I would like to have a dual purpose car. I would also like to have a some oversteer to help with cornering. Although I'm not sure if there are any benifits to understeer on cornering. I recently purchased some new tires(Pirelli P6000) and the car seem to push alot more. 

Or would it be more benificial to get neutral handling?


----------



## bahearn (Jul 15, 2002)

My opinion is to keep your street car understeering. Leave the oversteer on the track.

You can get adjustable sway bars that allow for Jekyll/Hyde handling to some extent.

As for your tires, more air in the front.


----------



## shaolin_racer (Jun 26, 2002)

Will the increased air pressure help with the understeer? Or just give me less grip on the front?


----------



## se-r-57 (May 1, 2002)

It should help with the understeer.
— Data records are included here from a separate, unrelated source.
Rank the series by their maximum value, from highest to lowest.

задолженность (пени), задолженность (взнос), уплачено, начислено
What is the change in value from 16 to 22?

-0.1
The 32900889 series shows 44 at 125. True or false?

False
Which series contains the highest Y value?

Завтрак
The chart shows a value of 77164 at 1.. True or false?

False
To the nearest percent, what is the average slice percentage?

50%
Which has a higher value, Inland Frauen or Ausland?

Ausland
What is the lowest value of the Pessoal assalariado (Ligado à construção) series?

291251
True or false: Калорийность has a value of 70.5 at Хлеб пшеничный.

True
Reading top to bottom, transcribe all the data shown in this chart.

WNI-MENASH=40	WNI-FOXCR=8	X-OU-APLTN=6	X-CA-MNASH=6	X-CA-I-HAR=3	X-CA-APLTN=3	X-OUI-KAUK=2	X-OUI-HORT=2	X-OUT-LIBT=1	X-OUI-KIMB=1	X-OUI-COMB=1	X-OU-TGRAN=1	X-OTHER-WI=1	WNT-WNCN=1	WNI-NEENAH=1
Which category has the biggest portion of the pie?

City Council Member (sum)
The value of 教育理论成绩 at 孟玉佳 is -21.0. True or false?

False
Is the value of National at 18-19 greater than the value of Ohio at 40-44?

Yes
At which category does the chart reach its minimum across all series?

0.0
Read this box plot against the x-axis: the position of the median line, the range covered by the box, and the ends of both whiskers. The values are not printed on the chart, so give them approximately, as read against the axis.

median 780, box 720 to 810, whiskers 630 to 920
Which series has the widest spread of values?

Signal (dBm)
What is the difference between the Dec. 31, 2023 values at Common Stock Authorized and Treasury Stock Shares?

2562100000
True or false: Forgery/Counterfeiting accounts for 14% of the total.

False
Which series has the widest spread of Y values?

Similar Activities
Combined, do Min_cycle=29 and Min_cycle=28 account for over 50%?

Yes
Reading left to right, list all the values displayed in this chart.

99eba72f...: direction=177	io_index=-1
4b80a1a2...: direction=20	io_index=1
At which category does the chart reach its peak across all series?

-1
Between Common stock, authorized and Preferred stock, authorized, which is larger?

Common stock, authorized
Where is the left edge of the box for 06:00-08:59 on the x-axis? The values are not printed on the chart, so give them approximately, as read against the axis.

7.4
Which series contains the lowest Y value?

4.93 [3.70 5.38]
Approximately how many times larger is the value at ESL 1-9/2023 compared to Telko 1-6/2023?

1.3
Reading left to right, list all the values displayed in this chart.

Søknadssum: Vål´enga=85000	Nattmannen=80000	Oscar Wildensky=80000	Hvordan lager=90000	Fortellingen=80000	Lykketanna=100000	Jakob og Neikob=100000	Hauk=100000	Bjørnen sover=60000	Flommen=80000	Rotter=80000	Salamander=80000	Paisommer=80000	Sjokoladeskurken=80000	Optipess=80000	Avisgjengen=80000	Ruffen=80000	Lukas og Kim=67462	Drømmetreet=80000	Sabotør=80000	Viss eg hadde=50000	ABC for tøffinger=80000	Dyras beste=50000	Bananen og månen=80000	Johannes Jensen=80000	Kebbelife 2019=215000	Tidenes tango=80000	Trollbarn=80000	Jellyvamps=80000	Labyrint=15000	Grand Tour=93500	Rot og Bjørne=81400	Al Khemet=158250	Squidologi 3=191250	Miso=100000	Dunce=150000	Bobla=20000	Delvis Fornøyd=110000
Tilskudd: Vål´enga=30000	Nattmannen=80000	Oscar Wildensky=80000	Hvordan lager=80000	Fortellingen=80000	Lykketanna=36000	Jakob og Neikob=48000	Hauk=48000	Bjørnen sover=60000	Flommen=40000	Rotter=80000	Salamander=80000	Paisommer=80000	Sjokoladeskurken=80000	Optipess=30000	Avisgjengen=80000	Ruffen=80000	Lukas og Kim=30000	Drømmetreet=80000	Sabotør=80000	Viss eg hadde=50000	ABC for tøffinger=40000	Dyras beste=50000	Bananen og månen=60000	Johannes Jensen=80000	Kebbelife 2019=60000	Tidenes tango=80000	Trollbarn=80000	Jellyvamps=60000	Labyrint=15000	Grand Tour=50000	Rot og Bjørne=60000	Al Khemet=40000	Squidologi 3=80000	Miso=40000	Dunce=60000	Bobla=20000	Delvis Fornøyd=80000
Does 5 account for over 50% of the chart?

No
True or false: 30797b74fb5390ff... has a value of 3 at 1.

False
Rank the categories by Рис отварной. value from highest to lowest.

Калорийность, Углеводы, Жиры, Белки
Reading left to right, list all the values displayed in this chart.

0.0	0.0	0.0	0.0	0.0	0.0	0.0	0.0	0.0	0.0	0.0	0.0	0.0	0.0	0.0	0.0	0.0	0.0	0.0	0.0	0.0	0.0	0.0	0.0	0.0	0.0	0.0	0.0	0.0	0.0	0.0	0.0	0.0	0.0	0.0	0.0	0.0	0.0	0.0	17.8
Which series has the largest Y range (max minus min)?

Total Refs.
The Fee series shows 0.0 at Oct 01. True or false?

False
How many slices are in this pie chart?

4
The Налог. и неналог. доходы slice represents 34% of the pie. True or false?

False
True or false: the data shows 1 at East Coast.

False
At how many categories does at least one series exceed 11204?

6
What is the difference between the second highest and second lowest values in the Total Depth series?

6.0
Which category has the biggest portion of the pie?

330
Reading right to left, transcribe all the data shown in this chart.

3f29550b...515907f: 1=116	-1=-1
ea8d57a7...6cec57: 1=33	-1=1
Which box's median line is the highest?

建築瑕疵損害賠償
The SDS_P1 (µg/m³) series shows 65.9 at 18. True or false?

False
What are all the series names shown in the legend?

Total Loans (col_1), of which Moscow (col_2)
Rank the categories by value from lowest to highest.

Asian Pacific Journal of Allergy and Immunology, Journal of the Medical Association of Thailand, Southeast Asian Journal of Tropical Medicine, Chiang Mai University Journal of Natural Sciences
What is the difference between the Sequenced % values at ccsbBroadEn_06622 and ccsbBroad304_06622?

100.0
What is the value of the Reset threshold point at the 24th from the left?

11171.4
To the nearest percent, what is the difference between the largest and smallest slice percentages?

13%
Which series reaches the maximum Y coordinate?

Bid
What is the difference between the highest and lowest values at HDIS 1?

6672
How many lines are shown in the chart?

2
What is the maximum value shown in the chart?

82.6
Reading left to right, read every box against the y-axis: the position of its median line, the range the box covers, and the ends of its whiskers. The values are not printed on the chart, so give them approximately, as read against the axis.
There are lots of good books on chassis setup out there. That would be a good place to srart.


----------



## 98sr20ve (Oct 6, 2002)

You can tune your suspension to be more neutral with a rear swaybar. Leave the front one stock. I hear Stillen has a adjustable rear bar for the B15. Its cost about 280 but you can get it for about 240 by just haggling a bit. This alone should make your car far more neutral but still not oversteer (set the bar full soft). Also, when you put the rear bar on upgrade the bushings on the stock front bar with some urethane bushings. This should give you a fairly neutral but still safe car.


----------



## shaolin_racer (Jun 26, 2002)

Thanks. I think I will have to try that.


----------